Consuelo Marshall, a US District Judge, has officially rejected the bid made by AT&T to dismiss a lawsuit. This lawsuit claims that the company had been negligent due to its failure to prevent the theft of approximately $1.8 million in cryptocurrencies. This amount of crypto was stolen from Seth Shapiro, an investor.
Shapiro Allowed To Continue Case
Through the Judge’s order that allowed the suit to continue, the claims Shapiro had made would be altogether left intact. These include claims brought under the Computer Fraud and Abuse Act, claims of negligence, negligent supervision, as well as a request for punitive damages.

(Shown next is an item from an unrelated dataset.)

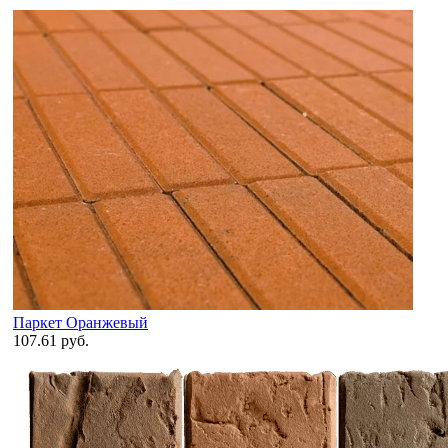
Паркет Оранжевый
107.61 руб.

Shapiro stands as a media tech consultant, one that has won an Emmy Award. He had previously operated for big names like Showtime, as well as Disney, and had filed the suit back in December of 2019 against AT&T. This suit alleged that the firm’s failures in security allowed for the thefts to occur across multiple attacks.
SIM-Swap Attack Costs Shapiro Dearly
The attack came first by way of a SIM-swap attack. These attacks need the participation of an employee from a telecom company in order to work to its fullest. This telecom employee, either unwittingly, or deliberately, must reassign the victim’s account to a SIM that is controlled by a malicious actor. From there, this actor will be capable of gaining access to accounts or information that the target owned.
It should be noted that there are several ways to impersonate someone to do this without having an employee in on the scheme. Although, it’s a lot easier just to get an inside man.
The Court order explained that Shapiro had suffered the first SIM-swap attack during May of 2018. After the attack, an employee of AT&T took note of the activity of Shapiro’s SIM swap and gave assurances that it would not be swapped again without his express authorization.
Amended Complaint Due To Be Filed
The complaint Shapiro had failed explained that AT&T had been unable to implement the proper data security procedure and systems afterwards. Furthermore, the complaint stated that it had failed to supervise its personnel, only standing by as its employees leveraged their position within the company. Through this position, the complaint states, the employees were capable of gaining unauthorized access to the accounts of Shapiro, using it to rob, extort, and otherwise threaten him in exchange for money.
With the bid of dismissal denied, Shapiro will have until the 29th of May, 2020, in order to file another, amended complaint. This would be in order to respond to the Court order.